What follows is a set of records; restate each one word for word and drop the pictures.

Input records —

────────────────────────────────────────

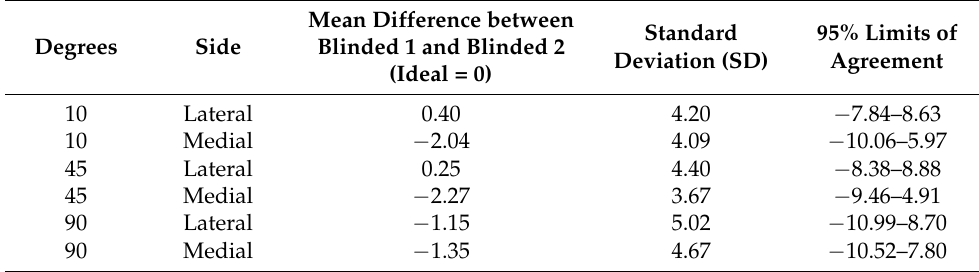
Table 2. Intraclass correlation coefficients for Scenario A.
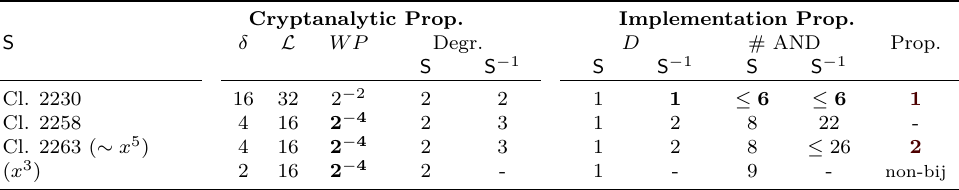
Table 5: Minimal-depth 6-bit S-boxes Overview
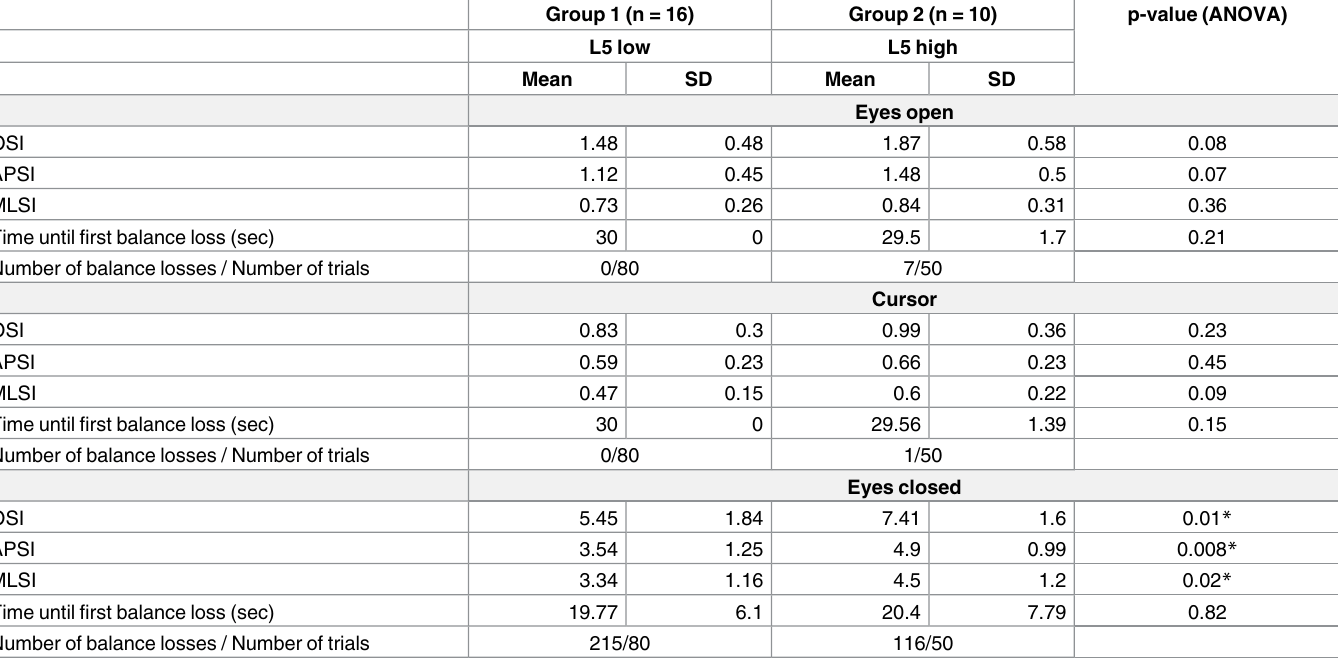
Table 3. Stability index score with stable platform levels (one 30 s test in level 1, 2, 3, 4, and 9. Dynamic test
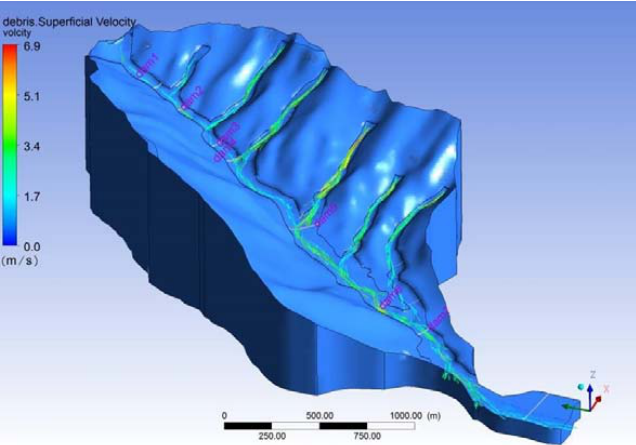
Figure 8. Debris flow velocity vector (time = 1634.2 s).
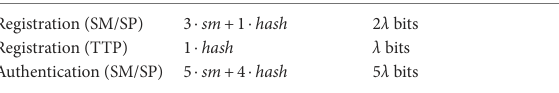
TABLE 3 Analysis about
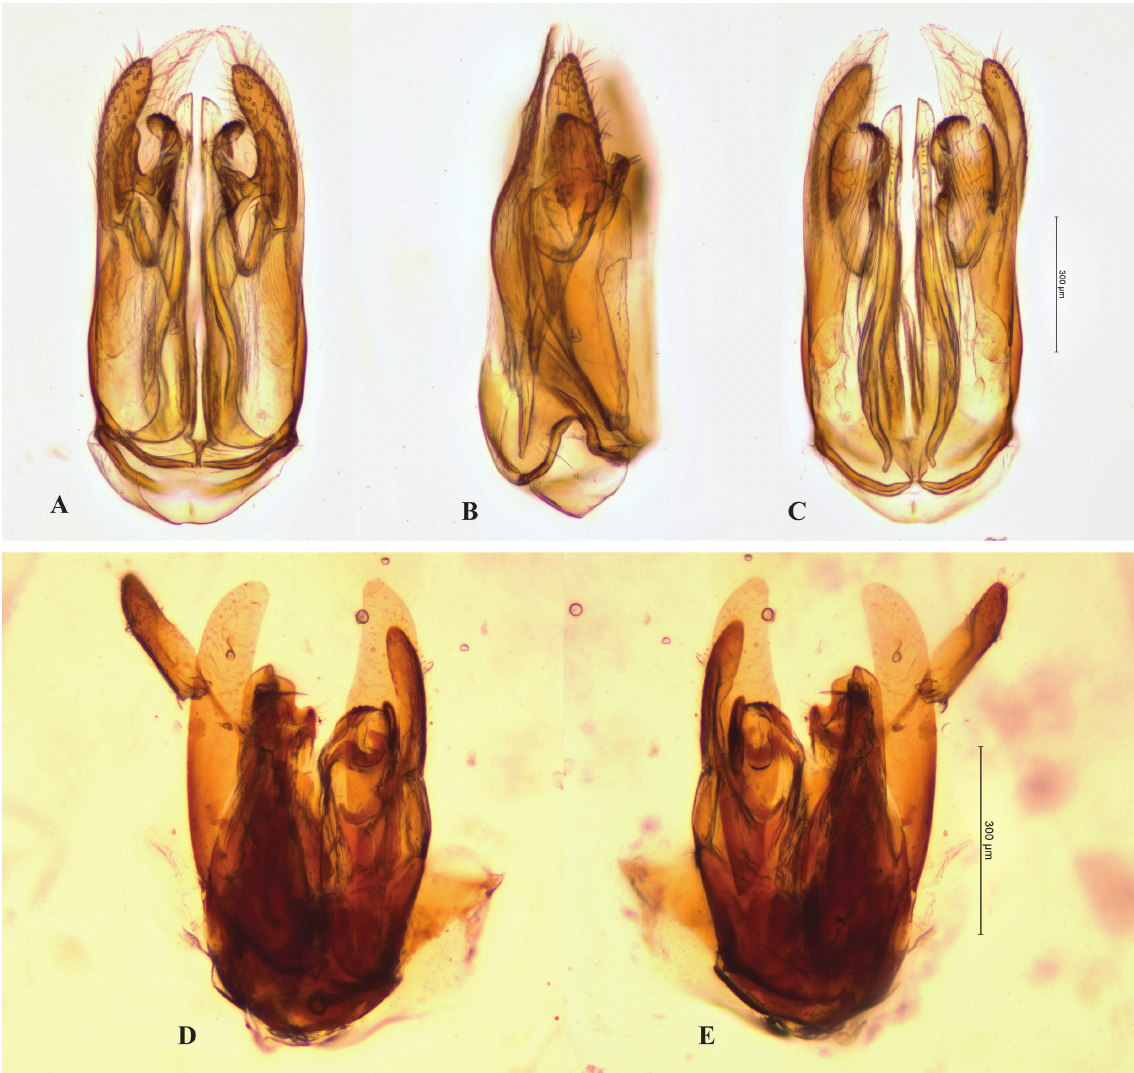
Fig. 4. Genitalia. — A–C . Bradepyris jordanicus sp. nov. A . Ventral view. B . Lateral view. C . Dorsal view. — D–E . Bradepyris baleariensis sp. nov. D . Ventral view. E . Dorsal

────────────────────────────────────────

Task response —
Table 2. Intraclass correlation coefficients for Scenario A.
Table 5: Minimal-depth 6-bit S-boxes Overview
Table 3. Stability index score with stable platform levels (one 30 s test in level 1, 2, 3, 4, and 9. Dynamic test
Figure 8. Debris flow velocity vector (time = 1634.2 s).
TABLE 3 Analysis about
Fig. 4. Genitalia. — A–C . Bradepyris jordanicus sp. nov. A . Ventral view. B . Lateral view. C . Dorsal view. — D–E . Bradepyris baleariensis sp. nov. D . Ventral view. E . Dorsal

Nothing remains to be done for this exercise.